While the layoffs were not gender-specific but just numbers, definitely those employed on a flexi/part-time basis would have to take a hit, she observed, adding that most people are scared.

But everyone's agreed that the youngsters will try to hold on to the job at hand. At least they won't move jobs or job hop, because they don't know what the next place will be like, feel Human Resource professionals. They need to stick to these jobs for at least two years, felt Darshana Soni, proprietor of a Mumbai-based middle-level placement firm, EET (Employers and Employees Trust) Services.
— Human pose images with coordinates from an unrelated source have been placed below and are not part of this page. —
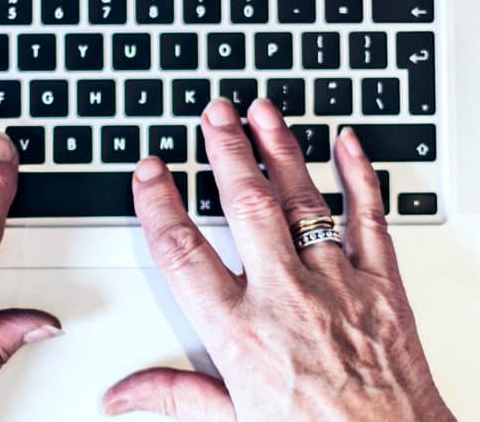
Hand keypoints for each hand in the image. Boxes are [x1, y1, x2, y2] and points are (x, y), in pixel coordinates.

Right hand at [103, 99, 454, 420]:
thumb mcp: (231, 420)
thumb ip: (173, 395)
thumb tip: (122, 395)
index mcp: (240, 331)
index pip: (183, 252)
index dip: (160, 204)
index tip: (151, 173)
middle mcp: (285, 298)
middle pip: (245, 206)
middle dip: (225, 152)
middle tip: (213, 116)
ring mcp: (336, 284)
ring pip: (302, 201)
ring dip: (279, 150)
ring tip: (262, 113)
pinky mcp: (383, 284)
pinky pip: (370, 218)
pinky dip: (360, 177)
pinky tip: (346, 145)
Striking an optimistic note, Soni felt that people are still hiring at middle-level jobs in the entertainment and media, oil and gas, glass and infrastructure sectors. "It'll take some time for things to settle down," she believed. 

But senior professionals concur on one aspect - the psychological impact the downturn is having on the young employees of the service sector. "What's happening now, nobody knows how to deal with it. These younger kids have only seen a boom, so they are feeling threatened by loss of jobs, pay cuts, and none of the salary increases they once used to get. We've seen it all, so we are not so frightened; we know how to deal with the tough times."

The party's over but no one knows who'll be the first to leave and if there are any exits at all.